> _Goal_
Copy the specimen data lines from the plant collection below word for word, from first to last.

[start of Supplied material]

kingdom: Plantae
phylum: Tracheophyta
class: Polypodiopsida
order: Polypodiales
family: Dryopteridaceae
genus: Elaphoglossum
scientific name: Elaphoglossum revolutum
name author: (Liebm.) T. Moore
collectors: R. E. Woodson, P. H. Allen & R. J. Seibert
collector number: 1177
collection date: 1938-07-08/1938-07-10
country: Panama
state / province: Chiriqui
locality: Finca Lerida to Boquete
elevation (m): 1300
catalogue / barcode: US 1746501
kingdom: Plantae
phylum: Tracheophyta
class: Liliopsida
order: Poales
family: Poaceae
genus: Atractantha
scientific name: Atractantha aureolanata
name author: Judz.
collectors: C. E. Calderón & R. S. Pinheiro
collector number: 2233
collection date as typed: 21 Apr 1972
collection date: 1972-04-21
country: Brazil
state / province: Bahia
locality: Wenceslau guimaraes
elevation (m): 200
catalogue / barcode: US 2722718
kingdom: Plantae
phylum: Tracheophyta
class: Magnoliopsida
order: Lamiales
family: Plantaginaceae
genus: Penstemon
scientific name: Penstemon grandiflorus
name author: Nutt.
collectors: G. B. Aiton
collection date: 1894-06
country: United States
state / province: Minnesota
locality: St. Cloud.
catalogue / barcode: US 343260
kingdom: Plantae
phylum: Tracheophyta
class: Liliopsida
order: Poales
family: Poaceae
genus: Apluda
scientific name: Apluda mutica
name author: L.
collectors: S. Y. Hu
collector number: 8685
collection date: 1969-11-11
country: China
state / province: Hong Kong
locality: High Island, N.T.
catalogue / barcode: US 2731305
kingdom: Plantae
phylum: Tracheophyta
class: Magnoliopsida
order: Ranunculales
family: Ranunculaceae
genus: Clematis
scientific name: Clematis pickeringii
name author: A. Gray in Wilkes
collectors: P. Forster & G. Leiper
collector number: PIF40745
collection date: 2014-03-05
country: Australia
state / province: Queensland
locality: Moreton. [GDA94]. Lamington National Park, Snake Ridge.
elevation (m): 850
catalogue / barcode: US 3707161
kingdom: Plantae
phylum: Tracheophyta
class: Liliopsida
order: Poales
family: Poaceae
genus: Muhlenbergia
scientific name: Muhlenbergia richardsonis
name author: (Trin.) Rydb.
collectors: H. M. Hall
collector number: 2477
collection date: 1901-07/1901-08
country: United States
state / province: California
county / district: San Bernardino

[end of Supplied material]

> _Response to this task_
kingdom: Plantae
phylum: Tracheophyta
class: Polypodiopsida
order: Polypodiales
family: Dryopteridaceae
genus: Elaphoglossum
scientific name: Elaphoglossum revolutum
name author: (Liebm.) T. Moore
collectors: R. E. Woodson, P. H. Allen & R. J. Seibert
collector number: 1177
collection date: 1938-07-08/1938-07-10
country: Panama
state / province: Chiriqui
locality: Finca Lerida to Boquete
elevation (m): 1300
catalogue / barcode: US 1746501
kingdom: Plantae
phylum: Tracheophyta
class: Liliopsida
order: Poales
family: Poaceae
genus: Atractantha
scientific name: Atractantha aureolanata
name author: Judz.
collectors: C. E. Calderón & R. S. Pinheiro
collector number: 2233
collection date as typed: 21 Apr 1972
collection date: 1972-04-21
country: Brazil
state / province: Bahia
locality: Wenceslau guimaraes
elevation (m): 200
catalogue / barcode: US 2722718
kingdom: Plantae
phylum: Tracheophyta
class: Magnoliopsida
order: Lamiales
family: Plantaginaceae
genus: Penstemon
scientific name: Penstemon grandiflorus
name author: Nutt.
collectors: G. B. Aiton
collection date: 1894-06
country: United States
state / province: Minnesota
locality: St. Cloud.
catalogue / barcode: US 343260
kingdom: Plantae
phylum: Tracheophyta
class: Liliopsida
order: Poales
family: Poaceae
genus: Apluda
scientific name: Apluda mutica
name author: L.
collectors: S. Y. Hu
collector number: 8685
collection date: 1969-11-11
country: China
state / province: Hong Kong
locality: High Island, N.T.
catalogue / barcode: US 2731305
kingdom: Plantae
phylum: Tracheophyta
class: Magnoliopsida
order: Ranunculales
family: Ranunculaceae
genus: Clematis
scientific name: Clematis pickeringii
name author: A. Gray in Wilkes
collectors: P. Forster & G. Leiper
collector number: PIF40745
collection date: 2014-03-05
country: Australia
state / province: Queensland
locality: Moreton. [GDA94]. Lamington National Park, Snake Ridge.
elevation (m): 850
catalogue / barcode: US 3707161
kingdom: Plantae
phylum: Tracheophyta
class: Liliopsida
order: Poales
family: Poaceae
genus: Muhlenbergia
scientific name: Muhlenbergia richardsonis
name author: (Trin.) Rydb.
collectors: H. M. Hall
collector number: 2477
collection date: 1901-07/1901-08
country: United States
state / province: California
county / district: San Bernardino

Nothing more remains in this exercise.